= Beginning of Section =

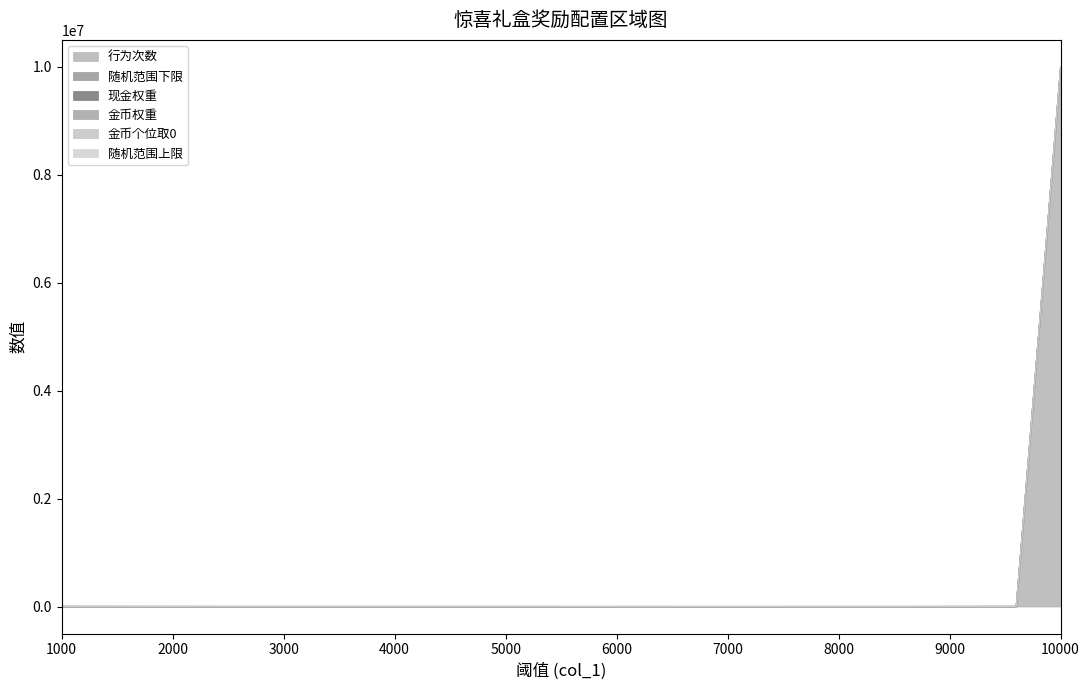

How many series are shown in this chart?

6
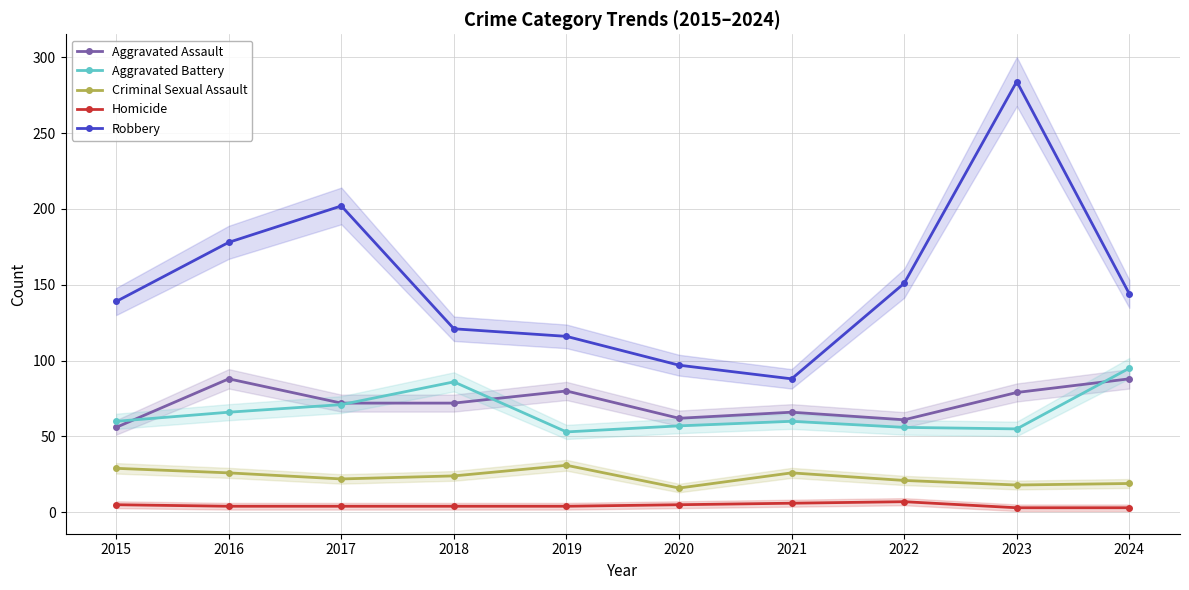

Reading left to right, transcribe all the data shown in this chart.

Aggravated Assault: 2015=56	2016=88	2017=72	2018=72	2019=80	2020=62	2021=66	2022=61	2023=79	2024=88
Aggravated Battery: 2015=60	2016=66	2017=71	2018=86	2019=53	2020=57	2021=60	2022=56	2023=55	2024=95
Criminal Sexual Assault: 2015=29	2016=26	2017=22	2018=24	2019=31	2020=16	2021=26	2022=21	2023=18	2024=19
Homicide: 2015=5	2016=4	2017=4	2018=4	2019=4	2020=5	2021=6	2022=7	2023=3	2024=3
Robbery: 2015=139	2016=178	2017=202	2018=121	2019=116	2020=97	2021=88	2022=151	2023=284	2024=144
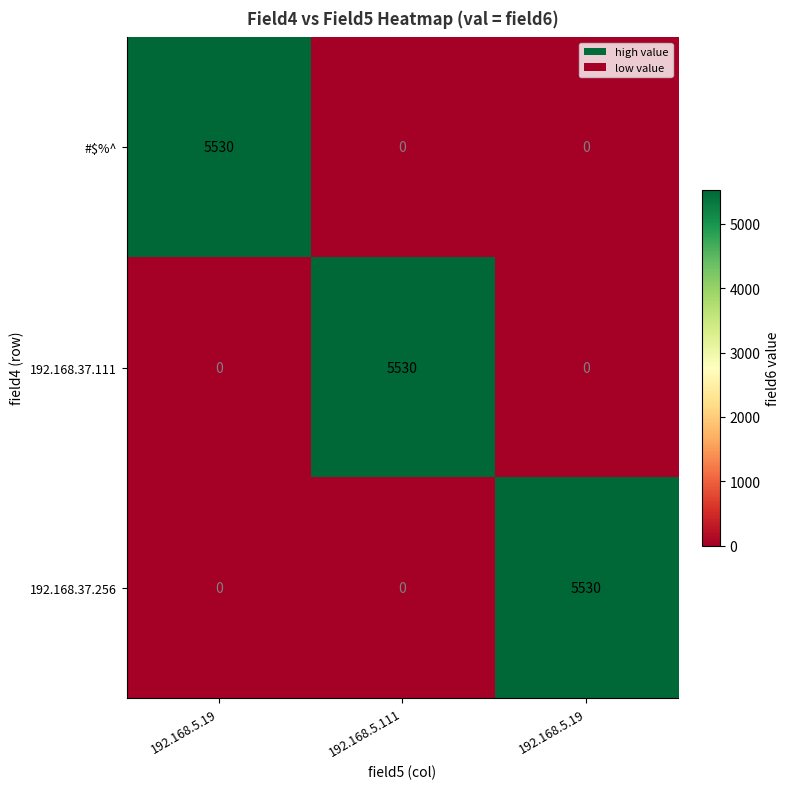

Reading left to right, list all the values displayed in this chart.

#$%^: 192.168.5.19=5530	192.168.5.111=0	192.168.5.19=0
192.168.37.111: 192.168.5.19=0	192.168.5.111=5530	192.168.5.19=0
192.168.37.256: 192.168.5.19=0	192.168.5.111=0	192.168.5.19=5530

= End of Section =

• **Problem description**:
Express every line of the items above as a JSON list of strings, one string per line. Leave out blank lines and the pictures.

• **Response box**:
[
  "How many series are shown in this chart?",
  "6",
  "Reading left to right, transcribe all the data shown in this chart.",
  "Aggravated Assault: 2015=56\t2016=88\t2017=72\t2018=72\t2019=80\t2020=62\t2021=66\t2022=61\t2023=79\t2024=88",
  "Aggravated Battery: 2015=60\t2016=66\t2017=71\t2018=86\t2019=53\t2020=57\t2021=60\t2022=56\t2023=55\t2024=95",
  "Criminal Sexual Assault: 2015=29\t2016=26\t2017=22\t2018=24\t2019=31\t2020=16\t2021=26\t2022=21\t2023=18\t2024=19",
  "Homicide: 2015=5\t2016=4\t2017=4\t2018=4\t2019=4\t2020=5\t2021=6\t2022=7\t2023=3\t2024=3",
  "Robbery: 2015=139\t2016=178\t2017=202\t2018=121\t2019=116\t2020=97\t2021=88\t2022=151\t2023=284\t2024=144",
  "Reading left to right, list all the values displayed in this chart.",
  "#$%^: 192.168.5.19=5530\t192.168.5.111=0\t192.168.5.19=0",
  "192.168.37.111: 192.168.5.19=0\t192.168.5.111=5530\t192.168.5.19=0",
  "192.168.37.256: 192.168.5.19=0\t192.168.5.111=0\t192.168.5.19=5530"
]